### EXERCISE TEXT
※ ※ ※
This column was written by John Vogel and originally published by Valley News on September 10, 2020. John is a recently retired clinical professor from the Tuck School of Business at Dartmouth and is co-chair of the Evernorth Board of Directors.

In March, as part of the CARES Act, the federal government enacted a four-month moratorium on evictions from rental homes backed or subsidized by the government. Many states, including Vermont and New Hampshire, enacted additional, temporary protections. So what long-term solution has the government come up with since then? What will happen to the 110 million people living in rental housing, many of whom have lost their jobs?

There is no plan.

Instead, the Centers for Disease Control and Prevention has issued an order banning evictions until the end of the year. This ban will be devastating for tenants and landlords, detrimental to banks — and it will do nothing to stop the impending housing crisis.

Here’s why. To really work, the moratorium must be coupled with a plan, like the one below, that offers a genuine solution.
※ ※ ※
### RECORDED INFORMATION
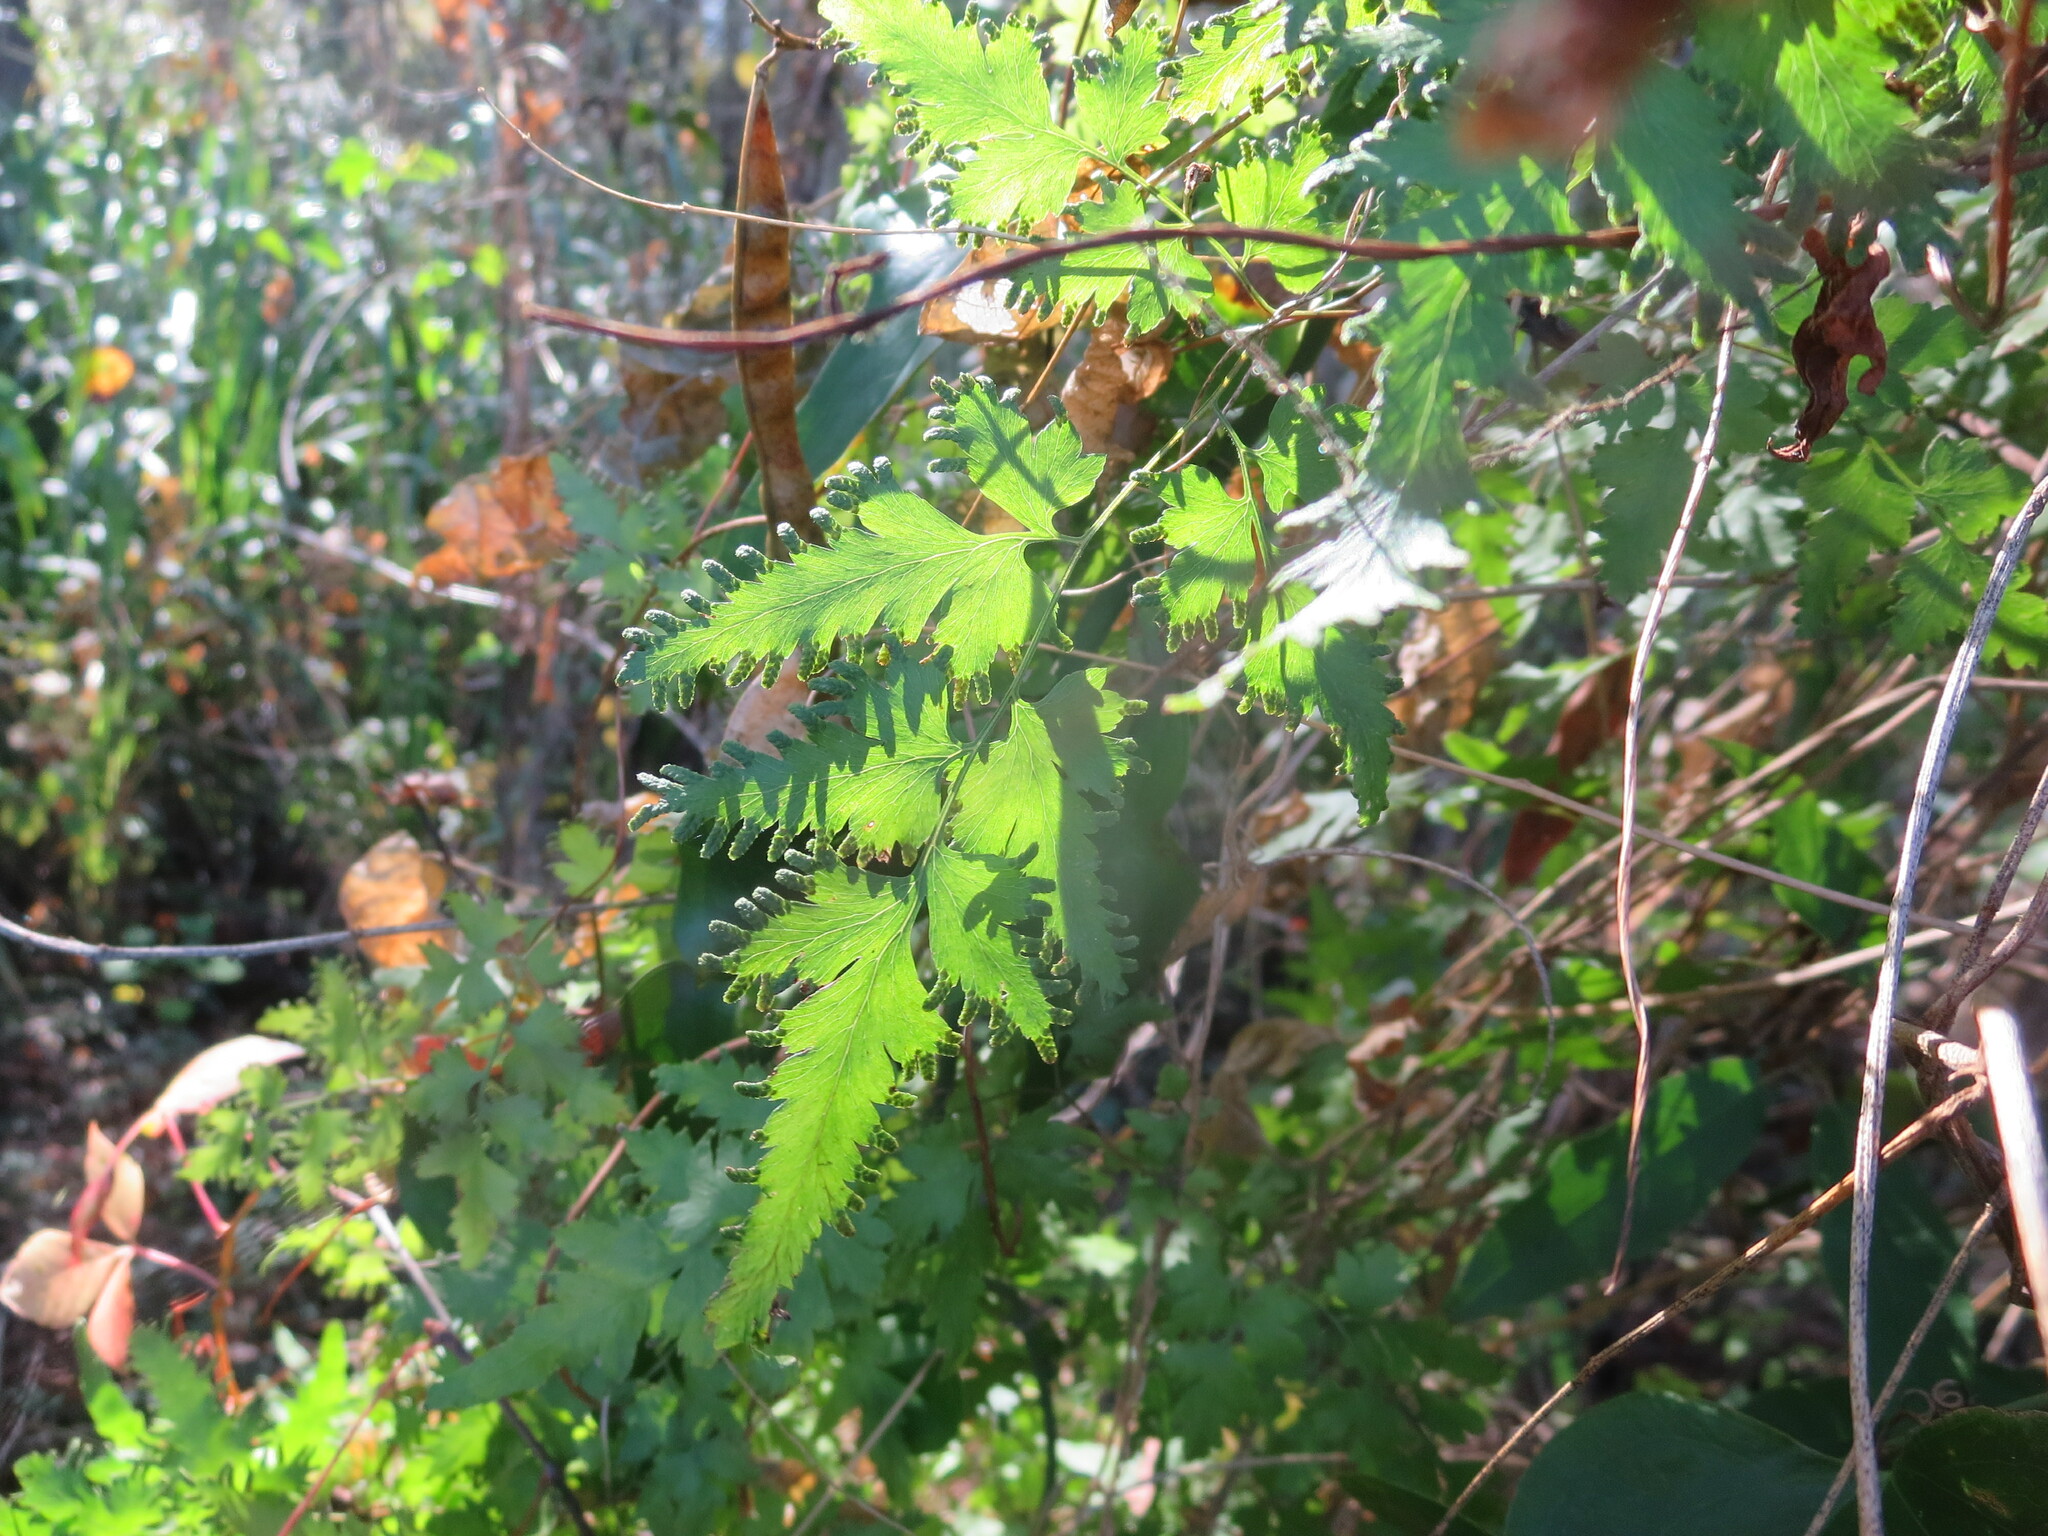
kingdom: Plantae
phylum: Tracheophyta
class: Polypodiopsida
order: Schizaeales
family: Lygodiaceae
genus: Lygodium
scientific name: Lygodium japonicum
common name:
※ ※ ※
### TASKS TO PERFORM
- 1) In the eviction column, switch "tenants and landlords" to "renters and property owners" and write out the passage starting at "In March, as" and ending at "impending housing crisis.".
- 2) Answer these questions from the eviction column:
(a) On what date did Valley News originally publish the column?
(b) How long was the eviction moratorium enacted under the CARES Act?
(c) Until when does the order from the Centers for Disease Control and Prevention ban evictions?
- 3) List every organization or institution that the eviction column names with a proper name.
The entries have no role in this work.

### ANSWERS BELOW
- 1)
In March, as part of the CARES Act, the federal government enacted a four-month moratorium on evictions from rental homes backed or subsidized by the government. Many states, including Vermont and New Hampshire, enacted additional, temporary protections. So what long-term solution has the government come up with since then? What will happen to the 110 million people living in rental housing, many of whom have lost their jobs?

There is no plan.

Instead, the Centers for Disease Control and Prevention has issued an order banning evictions until the end of the year. This ban will be devastating for renters and property owners, detrimental to banks — and it will do nothing to stop the impending housing crisis.

- 2)
(a) September 10, 2020
(b) Four months
(c) Until the end of the year

- 3)
Valley News
Tuck School of Business
Dartmouth
Evernorth
Centers for Disease Control and Prevention